Dataset entries:

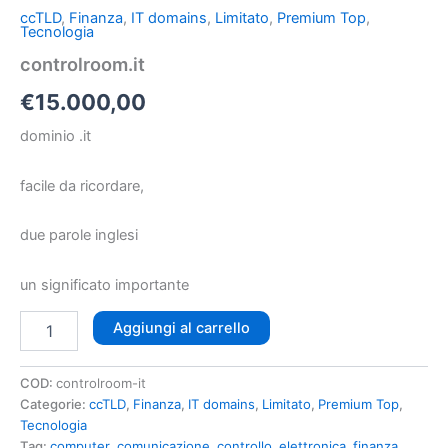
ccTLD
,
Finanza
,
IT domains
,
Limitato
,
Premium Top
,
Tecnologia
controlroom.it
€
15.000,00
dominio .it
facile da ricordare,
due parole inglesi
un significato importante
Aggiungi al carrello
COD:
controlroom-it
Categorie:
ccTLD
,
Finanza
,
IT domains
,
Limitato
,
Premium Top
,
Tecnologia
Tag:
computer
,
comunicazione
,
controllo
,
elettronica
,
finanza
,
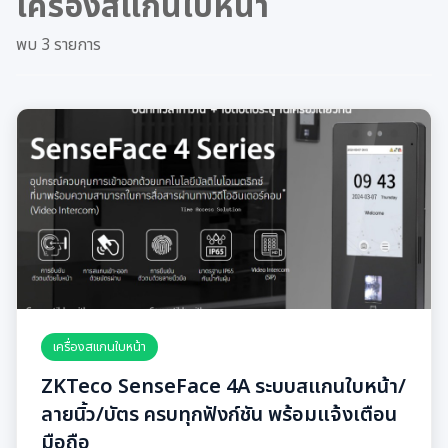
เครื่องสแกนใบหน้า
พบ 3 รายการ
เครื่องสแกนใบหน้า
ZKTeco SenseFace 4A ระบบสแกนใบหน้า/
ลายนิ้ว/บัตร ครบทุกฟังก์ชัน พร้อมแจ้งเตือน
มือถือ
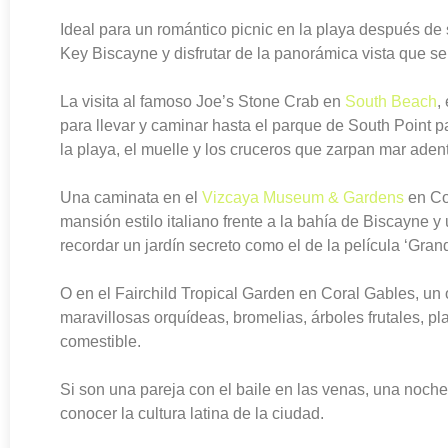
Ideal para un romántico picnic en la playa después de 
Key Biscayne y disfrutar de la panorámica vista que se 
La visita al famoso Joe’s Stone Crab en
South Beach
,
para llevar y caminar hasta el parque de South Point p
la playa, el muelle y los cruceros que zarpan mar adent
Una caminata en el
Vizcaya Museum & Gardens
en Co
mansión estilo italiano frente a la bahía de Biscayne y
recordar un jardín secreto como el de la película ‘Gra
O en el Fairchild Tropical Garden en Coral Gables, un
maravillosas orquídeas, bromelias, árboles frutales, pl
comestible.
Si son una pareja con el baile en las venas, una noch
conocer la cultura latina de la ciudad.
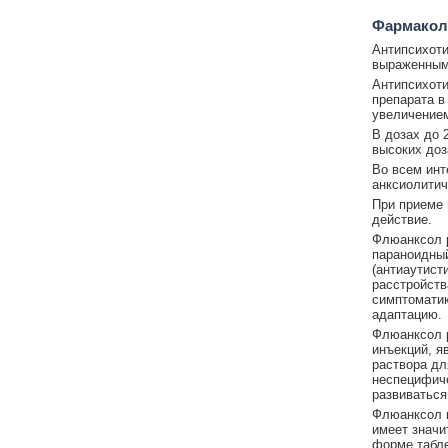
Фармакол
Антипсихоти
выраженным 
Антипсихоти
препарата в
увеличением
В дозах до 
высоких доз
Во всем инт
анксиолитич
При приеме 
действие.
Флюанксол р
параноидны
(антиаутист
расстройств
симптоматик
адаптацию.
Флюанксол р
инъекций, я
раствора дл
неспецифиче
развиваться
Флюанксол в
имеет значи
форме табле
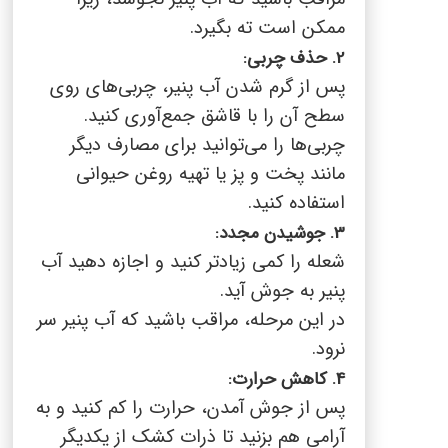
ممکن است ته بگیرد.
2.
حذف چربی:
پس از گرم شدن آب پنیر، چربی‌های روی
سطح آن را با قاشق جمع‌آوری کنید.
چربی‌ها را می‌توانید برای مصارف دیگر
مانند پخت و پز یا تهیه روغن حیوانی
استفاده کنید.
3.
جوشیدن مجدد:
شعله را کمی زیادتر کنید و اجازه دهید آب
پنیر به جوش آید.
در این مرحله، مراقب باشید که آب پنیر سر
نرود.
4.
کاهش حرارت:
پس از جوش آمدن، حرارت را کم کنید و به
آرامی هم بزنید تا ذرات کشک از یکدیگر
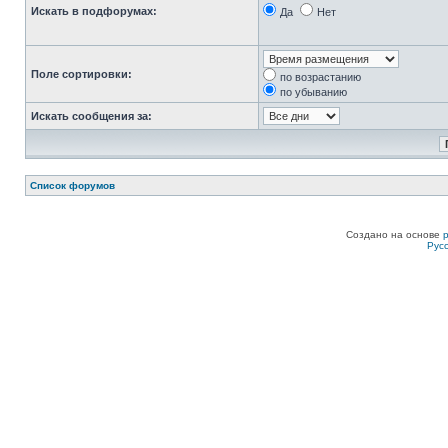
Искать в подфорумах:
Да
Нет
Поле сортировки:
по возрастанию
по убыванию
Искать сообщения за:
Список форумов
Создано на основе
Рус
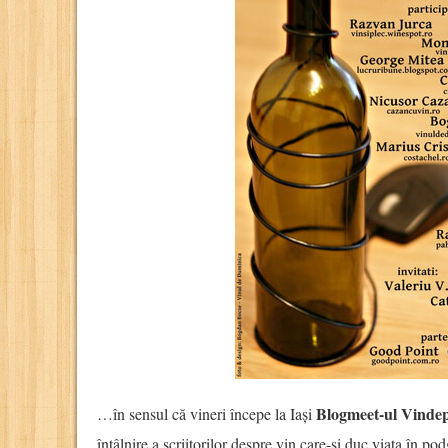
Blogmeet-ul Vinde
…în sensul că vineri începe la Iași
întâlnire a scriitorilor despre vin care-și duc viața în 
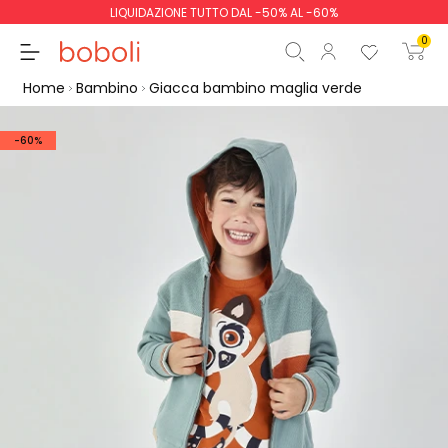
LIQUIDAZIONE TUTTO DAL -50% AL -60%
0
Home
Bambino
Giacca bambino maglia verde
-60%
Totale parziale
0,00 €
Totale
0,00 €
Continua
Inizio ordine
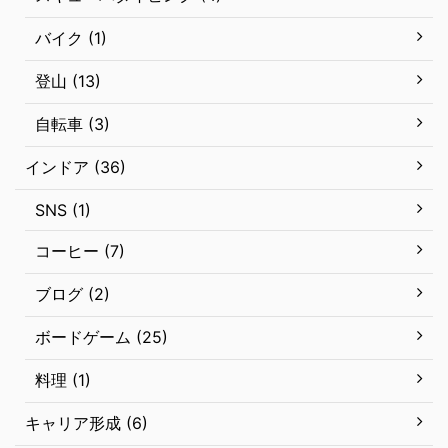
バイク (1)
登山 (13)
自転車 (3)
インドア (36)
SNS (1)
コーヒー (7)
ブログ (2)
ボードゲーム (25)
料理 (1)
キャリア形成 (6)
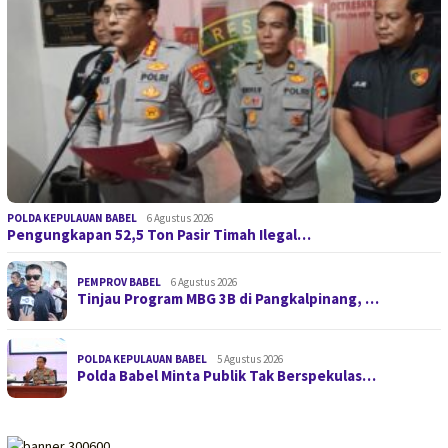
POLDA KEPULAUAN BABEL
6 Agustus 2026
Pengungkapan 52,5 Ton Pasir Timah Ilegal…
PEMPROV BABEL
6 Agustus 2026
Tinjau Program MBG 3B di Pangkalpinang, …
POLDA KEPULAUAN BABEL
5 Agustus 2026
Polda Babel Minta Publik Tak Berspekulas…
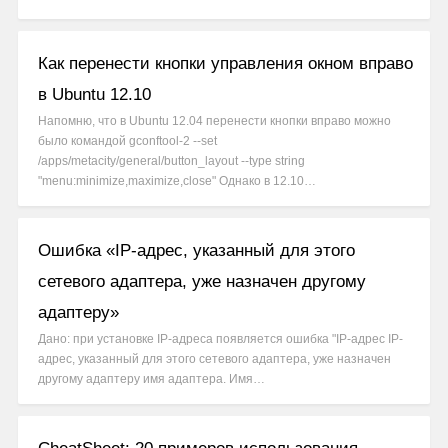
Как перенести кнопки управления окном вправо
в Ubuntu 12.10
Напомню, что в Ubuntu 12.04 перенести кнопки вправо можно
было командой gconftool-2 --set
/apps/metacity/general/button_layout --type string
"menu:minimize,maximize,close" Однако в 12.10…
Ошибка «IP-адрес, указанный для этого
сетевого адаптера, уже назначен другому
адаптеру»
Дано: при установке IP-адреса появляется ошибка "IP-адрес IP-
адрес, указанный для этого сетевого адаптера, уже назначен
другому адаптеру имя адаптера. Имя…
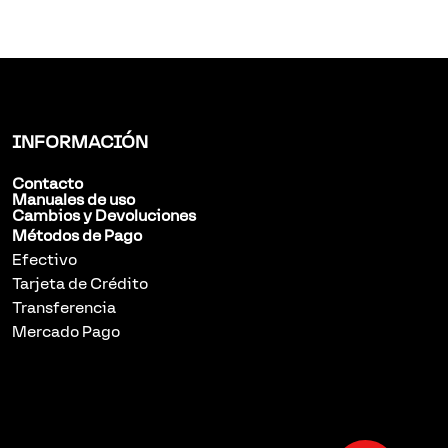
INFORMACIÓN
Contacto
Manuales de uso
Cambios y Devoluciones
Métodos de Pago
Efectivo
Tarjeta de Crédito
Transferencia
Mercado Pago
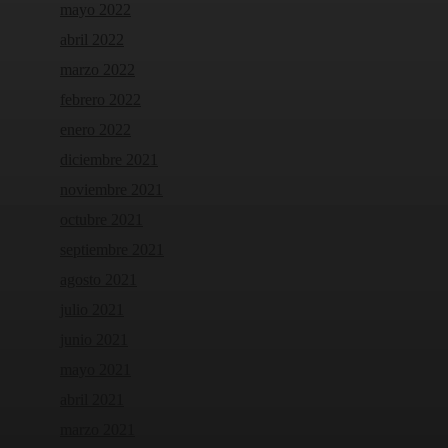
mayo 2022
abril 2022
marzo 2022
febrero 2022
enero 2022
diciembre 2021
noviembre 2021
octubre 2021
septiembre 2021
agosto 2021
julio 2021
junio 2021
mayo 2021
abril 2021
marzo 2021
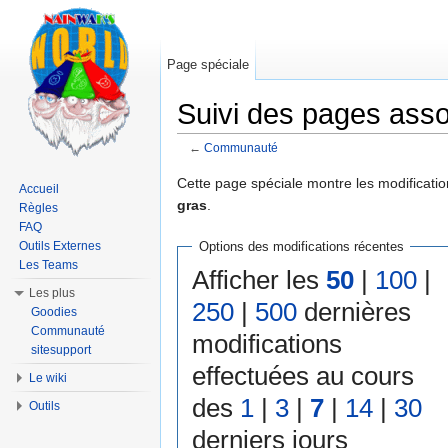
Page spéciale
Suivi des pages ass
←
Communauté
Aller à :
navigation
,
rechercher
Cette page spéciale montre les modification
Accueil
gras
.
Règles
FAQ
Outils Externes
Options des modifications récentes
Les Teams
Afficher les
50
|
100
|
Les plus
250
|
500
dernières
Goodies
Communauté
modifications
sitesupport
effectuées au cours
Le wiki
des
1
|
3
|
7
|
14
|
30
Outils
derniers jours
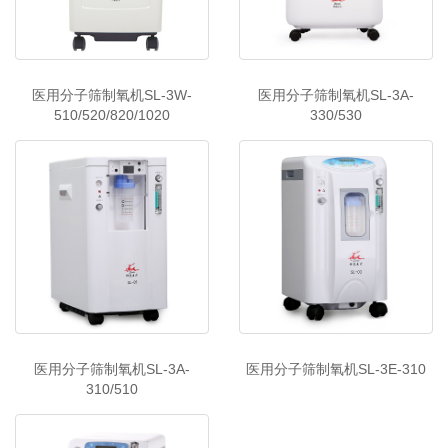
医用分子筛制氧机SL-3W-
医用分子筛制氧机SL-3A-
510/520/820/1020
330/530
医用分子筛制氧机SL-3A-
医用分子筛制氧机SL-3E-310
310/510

▸ **YOUR TASK**
The records above are to be transcribed word for word. Skip the images.

▸ **RESULT OF THIS EXERCISE**
ccTLD
,
Finanza
,
IT domains
,
Limitato
,
Premium Top
,
Tecnologia
controlroom.it
€
15.000,00
dominio .it
facile da ricordare,
due parole inglesi
un significato importante
Aggiungi al carrello
COD:
controlroom-it
Categorie:
ccTLD
,
Finanza
,
IT domains
,
Limitato
,
Premium Top
,
Tecnologia
Tag:
computer
,
comunicazione
,
controllo
,
elettronica
,
finanza
,
เครื่องสแกนใบหน้า
พบ 3 รายการ
เครื่องสแกนใบหน้า
ZKTeco SenseFace 4A ระบบสแกนใบหน้า/
ลายนิ้ว/บัตร ครบทุกฟังก์ชัน พร้อมแจ้งเตือน
มือถือ
Ideal para un romántico picnic en la playa después de 
Key Biscayne y disfrutar de la panorámica vista que se 
La visita al famoso Joe’s Stone Crab en
South Beach
,
para llevar y caminar hasta el parque de South Point p
la playa, el muelle y los cruceros que zarpan mar adent
Una caminata en el
Vizcaya Museum & Gardens
en Co
mansión estilo italiano frente a la bahía de Biscayne y
recordar un jardín secreto como el de la película ‘Gra
O en el Fairchild Tropical Garden en Coral Gables, un
maravillosas orquídeas, bromelias, árboles frutales, pl
comestible.
Si son una pareja con el baile en las venas, una noch
conocer la cultura latina de la ciudad.
Фармакол
Антипсихоти
выраженным 
Антипсихоти
препарата в
увеличением
В дозах до 
высоких доз
Во всем инт
анксиолитич
При приеме 
действие.
Флюанксол р
параноидны
(антиаутист
расстройств
симптоматик
адаптацию.
Флюанксол р
инъекций, я
раствора дл
неспецифиче
развиваться
Флюанксол в
имеет значи
форме табле
ممکن است ته بگیرد.
2.
حذف چربی:
پس از گرم شدن آب پنیر، چربی‌های روی
سطح آن را با قاشق جمع‌آوری کنید.
چربی‌ها را می‌توانید برای مصارف دیگر
مانند پخت و پز یا تهیه روغن حیوانی
استفاده کنید.
3.
جوشیدن مجدد:
شعله را کمی زیادتر کنید و اجازه دهید آب
پنیر به جوش آید.
در این مرحله، مراقب باشید که آب پنیر سر
نرود.
4.
کاهش حرارت:
پس از جوش آمدن، حرارت را کم کنید و به
آرامی هم بزنید تا ذرات کشک از یکدیگر
Искать в подфорумах:
Да
Нет
Поле сортировки:
по возрастанию
по убыванию
Искать сообщения за:
Список форумов
Создано на основе
Рус
Blogmeet-ul Vinde
…în sensul că vineri începe la Iași
întâlnire a scriitorilor despre vin care-și duc viața în 
LIQUIDAZIONE TUTTO DAL -50% AL -60%
0
Home
Bambino
Giacca bambino maglia verde
-60%
Totale parziale
0,00 €
Totale
0,00 €
Continua
Inizio ordine
バイク (1)
登山 (13)
自転車 (3)
インドア (36)
SNS (1)
コーヒー (7)
ブログ (2)
ボードゲーム (25)
料理 (1)
キャリア形成 (6)
POLDA KEPULAUAN BABEL
6 Agustus 2026
Pengungkapan 52,5 Ton Pasir Timah Ilegal…
PEMPROV BABEL
6 Agustus 2026
Tinjau Program MBG 3B di Pangkalpinang, …
POLDA KEPULAUAN BABEL
5 Agustus 2026
Polda Babel Minta Publik Tak Berspekulas…
Как перенести кнопки управления окном вправо
в Ubuntu 12.10
Напомню, что в Ubuntu 12.04 перенести кнопки вправо можно
было командой gconftool-2 --set
/apps/metacity/general/button_layout --type string
"menu:minimize,maximize,close" Однако в 12.10…
Ошибка «IP-адрес, указанный для этого
сетевого адаптера, уже назначен другому
адаптеру»
Дано: при установке IP-адреса появляется ошибка "IP-адрес IP-
адрес, указанный для этого сетевого адаптера, уже назначен
другому адаптеру имя адаптера. Имя…
INFORMACIÓN
Contacto
Manuales de uso
Cambios y Devoluciones
Métodos de Pago
Efectivo
Tarjeta de Crédito
Transferencia
Mercado Pago
mayo 2022
abril 2022
marzo 2022
febrero 2022
enero 2022
diciembre 2021
noviembre 2021
octubre 2021
septiembre 2021
agosto 2021
julio 2021
junio 2021
mayo 2021
abril 2021
marzo 2021
Page spéciale
Suivi des pages ass
←
Communauté
Aller à :
navigation
,
rechercher
Cette page spéciale montre les modification
Accueil
gras
.
Règles
FAQ
Outils Externes
Options des modifications récentes
Les Teams
Afficher les
50
|
100
|
Les plus
250
|
500
dernières
Goodies
Communauté
modifications
sitesupport
effectuées au cours
Le wiki
des
1
|
3
|
7
|
14
|
30
Outils
derniers jours
医用分子筛制氧机SL-3W-
医用分子筛制氧机SL-3A-
510/520/820/1020
330/530
医用分子筛制氧机SL-3A-
医用分子筛制氧机SL-3E-310
310/510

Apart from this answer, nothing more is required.